Directions for this task —
Answer these from the article on Ludwig's angina:
(a) Who first described the condition, and in what year?
(b) To what figure have modern surgical techniques and antibiotics reduced mortality?
(c) Which two bacteria does the article name as the main ones behind the infection?

Document excerpt —
Differential Diagnosis: Conditions That Mimic Ludwig’s Angina
Published on: November 19, 2025
Differential Diagnosis: Conditions That Mimic Ludwig’s Angina

Introduction

Ludwig’s angina, first described by Wilhelm Frederick von Ludwig in 1836, is a rapidly progressive cellulitis (an infection of the soft tissues that spreads along tissue planes adjacent to each other) of the floor of the mouth and neck. Whilst rare, the condition is potentially fatal, with death usually occurring from obstruction of the airway following displacement of the tongue and swelling of the structures around the larynx (voice box). The infection develops in the submandibular space (beneath the tongue and above the hyoid bone), which is subdivided into the sublingual space (above the mylohyoid muscle) and the submaxillary space below the mylohyoid.1

Most commonly, the origin of the infection is dental, usually involving the 2nd and 3rd lower molar teeth, however there are a wide variety of less common causes including infection of the salivary glands (sialadenitis), an open fracture of the jaw, quinsy (peritonsillar abscess), infected thyroglossal duct cysts, trauma from bronchoscopy or intubation, endotracheal lacerations, tongue piercing, oral lacerations, upper respiratory tract infections, and traumatic injury to the floor of the mouth.1,2

Oral bacteria are the primary organisms implicated in the infection, predominantly Streptococcus viridans and Staphylococcus aureus, but numerous other organisms have been isolated. Whilst most cases occur in otherwise healthy patients, conditions which predispose to infection and compromise the immune system, such as diabetes, alcoholism, malnutrition, aplastic anaemia, HIV/ AIDS, and systemic lupus erythematosus, are recognised risk factors. In the pre-antibiotic era, when the condition was first described, mortality was as high as 50%, but modern surgical techniques and antibiotics have reduced this to 8%.2 In addition to upper airway obstruction, Ludwig’s angina causes other serious, potentially fatal conditions such as descending mediastinitis, carotid sheath infection or rupture of the carotid artery, cavernous venous thrombosis, and aspiration pneumonia.2

Ludwig Angina is an aggressive and rapidly progressive condition, with the most common cause of death occurring from the obstruction of the upper airway.  In turn, early diagnosis is imperative. Securing the airway is the main priority, either by intubation (which may require fibre optic guidance) or surgically (either cricothyrotomy or tracheostomy). Intubation risks further swelling of the laryngeal and supraglottic tissues; therefore, it should preferably be attempted in the operating room with staff and facilities necessary to provide a surgical airway. In turn, early consultation with both an anaesthetist and an ENT (ear, nose, and throat) specialist is recommended. Awareness of the differential diagnosis in Ludwig’s angina is important in the assessment of the condition, as due to the importance of rapidly securing the airway, diagnosis is usually made on clinical grounds, rather than waiting for imaging tests such as CT scanning or MRI scanning, which can be performed once the airway is secured.1,2,3

Key clinical features of ludwig’s angina

Clinical history

Frequently, there will be a history of dental symptoms such as dental pain, overall poor dentition, or a recent dental extraction. Patients are often septic and may exhibit fever, sweating, agitation, drowsiness, or confusion. Characteristically, there will be swelling in the floor of the mouth, and patients complain of difficulty swallowing, even their saliva, leading to drooling and pain on moving or flexing the neck. A hoarse voice accompanied by noisy and difficult breathing may develop, signalling impending airway obstruction.1,2,3 

Clinical signs

The following clinical signs may be present:1,2,3,8

  • Poor dentition, dental caries (especially of the 2nd and 3rd molar teeth)

Given entries —
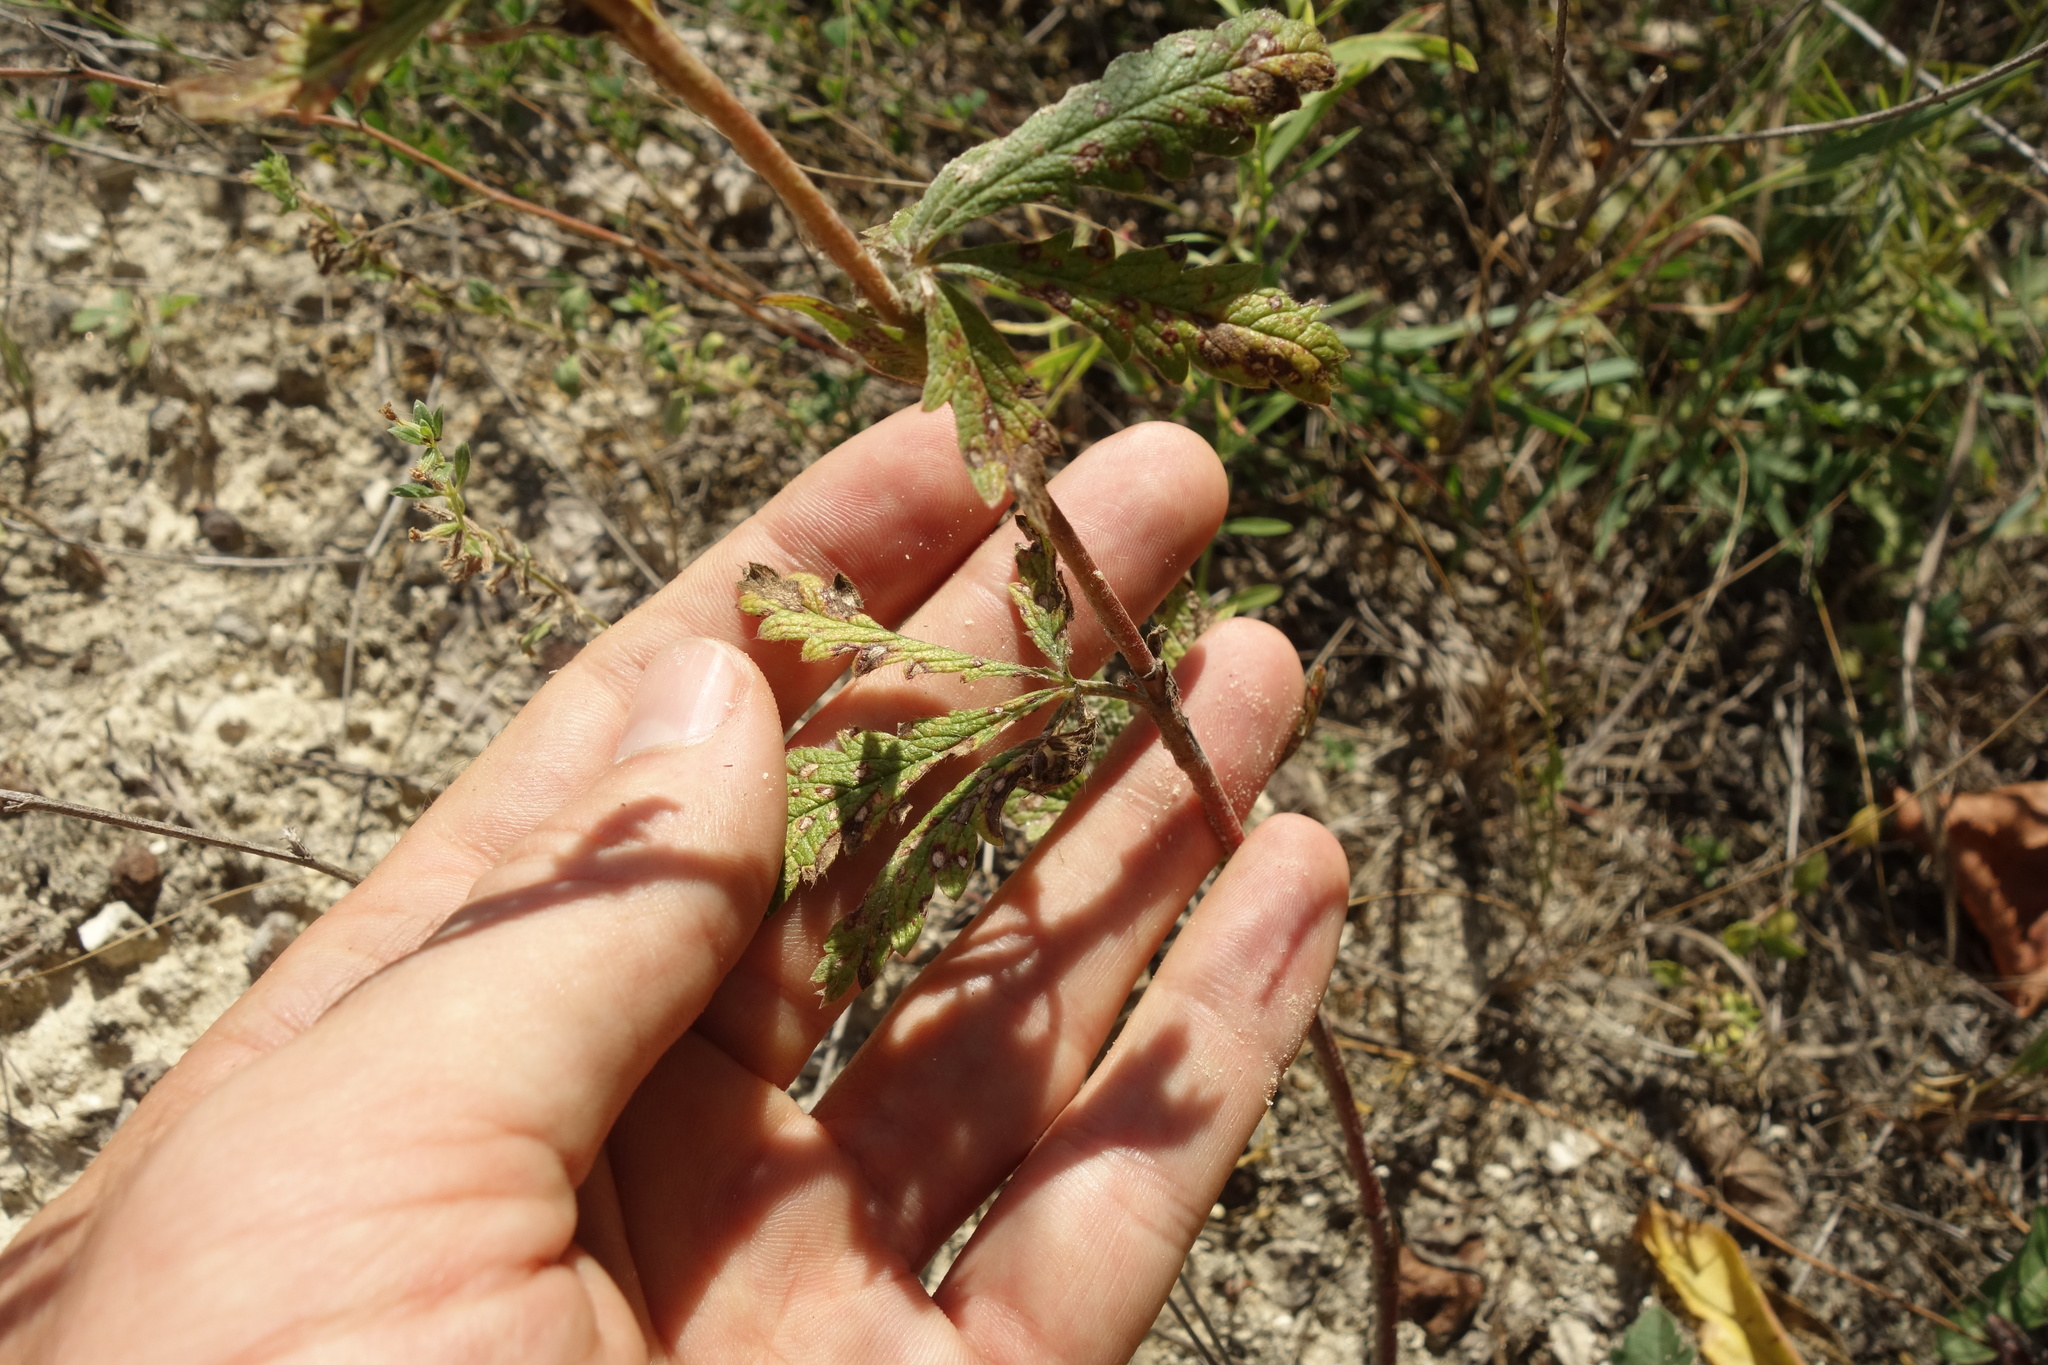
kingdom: Plantae
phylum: Tracheophyta
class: Magnoliopsida
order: Rosales
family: Rosaceae
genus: Potentilla
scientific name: Potentilla recta
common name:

Response —
(a) Wilhelm Frederick von Ludwig, in 1836.
(b) 8%.
(c) Streptococcus viridans and Staphylococcus aureus.